The drop reflects a downward trend in violent crime nationwide and is in line with declining homicides in other big cities. Though murder has risen in Chicago, New York City officials say homicides sank to 515 last year from 2,262 in 1990. Houston police reported 198 homicides last year, down from 457 in 1985, while Los Angeles ended last year with fewer than 300 after reporting 1,092 in 1992. Across the country, violent crime reported by police to the FBI fell by 3.8 percent last year from 2010.

Though the nation’s capital is hardly crime-free today, and crime in some categories is up, the homicide decline is notable in a place where acts of violence — sometimes not far from the US Capitol — embodied the worst of the crack scourge.

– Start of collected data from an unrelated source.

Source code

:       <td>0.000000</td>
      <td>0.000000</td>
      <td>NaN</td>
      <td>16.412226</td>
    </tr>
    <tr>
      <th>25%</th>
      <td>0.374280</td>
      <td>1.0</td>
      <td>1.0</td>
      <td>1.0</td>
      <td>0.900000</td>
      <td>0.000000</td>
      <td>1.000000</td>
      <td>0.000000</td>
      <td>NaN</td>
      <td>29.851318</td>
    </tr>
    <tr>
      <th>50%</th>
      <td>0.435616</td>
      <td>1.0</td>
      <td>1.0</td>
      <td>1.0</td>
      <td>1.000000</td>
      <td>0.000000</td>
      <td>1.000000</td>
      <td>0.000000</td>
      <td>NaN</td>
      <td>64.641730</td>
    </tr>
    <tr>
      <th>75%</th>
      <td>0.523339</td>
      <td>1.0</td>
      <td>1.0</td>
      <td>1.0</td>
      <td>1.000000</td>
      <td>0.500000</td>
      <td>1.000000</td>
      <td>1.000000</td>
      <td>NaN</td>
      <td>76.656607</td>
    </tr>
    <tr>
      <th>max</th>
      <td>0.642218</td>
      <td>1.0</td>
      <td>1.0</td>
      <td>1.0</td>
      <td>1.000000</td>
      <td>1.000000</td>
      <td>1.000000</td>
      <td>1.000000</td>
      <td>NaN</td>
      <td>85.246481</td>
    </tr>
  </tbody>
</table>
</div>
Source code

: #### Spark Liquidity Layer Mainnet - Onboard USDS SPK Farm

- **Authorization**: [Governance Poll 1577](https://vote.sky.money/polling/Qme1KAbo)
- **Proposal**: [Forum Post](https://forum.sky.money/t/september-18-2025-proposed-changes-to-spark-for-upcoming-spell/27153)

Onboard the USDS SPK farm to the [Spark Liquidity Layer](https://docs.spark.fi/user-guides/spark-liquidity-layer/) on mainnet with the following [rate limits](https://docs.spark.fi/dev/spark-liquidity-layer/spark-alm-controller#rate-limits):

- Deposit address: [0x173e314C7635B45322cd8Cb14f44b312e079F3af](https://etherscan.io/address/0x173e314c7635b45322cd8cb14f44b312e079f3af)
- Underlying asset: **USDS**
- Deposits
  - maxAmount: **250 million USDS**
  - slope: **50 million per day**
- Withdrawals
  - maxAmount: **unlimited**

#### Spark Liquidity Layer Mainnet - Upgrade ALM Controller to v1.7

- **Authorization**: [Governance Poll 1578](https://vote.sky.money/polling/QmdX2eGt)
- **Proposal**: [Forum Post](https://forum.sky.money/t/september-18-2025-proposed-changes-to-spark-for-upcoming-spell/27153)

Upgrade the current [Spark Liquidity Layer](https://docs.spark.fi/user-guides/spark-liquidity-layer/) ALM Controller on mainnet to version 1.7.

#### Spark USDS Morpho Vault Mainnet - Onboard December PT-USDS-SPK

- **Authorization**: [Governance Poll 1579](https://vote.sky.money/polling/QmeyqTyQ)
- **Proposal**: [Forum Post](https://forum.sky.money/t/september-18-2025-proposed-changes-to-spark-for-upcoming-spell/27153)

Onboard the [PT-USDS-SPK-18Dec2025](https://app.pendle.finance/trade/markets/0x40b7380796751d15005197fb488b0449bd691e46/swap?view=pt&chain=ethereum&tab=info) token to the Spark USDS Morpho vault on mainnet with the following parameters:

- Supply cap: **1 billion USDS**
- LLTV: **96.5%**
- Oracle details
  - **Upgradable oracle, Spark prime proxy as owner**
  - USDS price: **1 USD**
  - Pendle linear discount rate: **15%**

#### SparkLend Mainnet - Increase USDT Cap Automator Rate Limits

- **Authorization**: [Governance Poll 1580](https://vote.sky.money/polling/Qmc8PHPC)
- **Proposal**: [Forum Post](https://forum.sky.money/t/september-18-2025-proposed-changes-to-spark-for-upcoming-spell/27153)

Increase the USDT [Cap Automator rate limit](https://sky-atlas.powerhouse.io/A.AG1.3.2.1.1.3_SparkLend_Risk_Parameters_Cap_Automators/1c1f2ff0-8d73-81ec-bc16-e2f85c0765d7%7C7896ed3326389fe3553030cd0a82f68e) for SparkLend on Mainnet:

The number of homicides in this city of more than 600,000 residents averaged about 457 between 1989 and 1994, a staggering rate that attracted unwanted attention. ‘‘A war zone? No, Washington, D.C.,’’ was the sub-headline of a 1992 People magazine story, while The Economist in 1995 called it ‘‘the violence capital of America.’’

The 1990 crack cocaine arrest of then-mayor Marion Barry fed a perception that the city where the nation’s laws were made was, itself, lawless.

‘‘If you asked people what would happen first, there’ll be a thousand murders in D.C. in a year or there’ll be less than a hundred, I think virtually everybody would have said there would be 1,000,’’ said John Roman, of the Washington-based Urban Institute.

Everyone agrees there’s no single cause for the trend.

One overarching factor is the city’s gentrification — the 2011 median household income of $63,124 is higher than all but four states, census data show. Whole city blocks have been refashioned, drug dens razed, a Major League Baseball stadium built in place of urban blight, highrise public housing replaced by less-dense garden style apartments. Though the poverty rate has risen, the growing wealth has pushed impoverished communities farther away from the city center.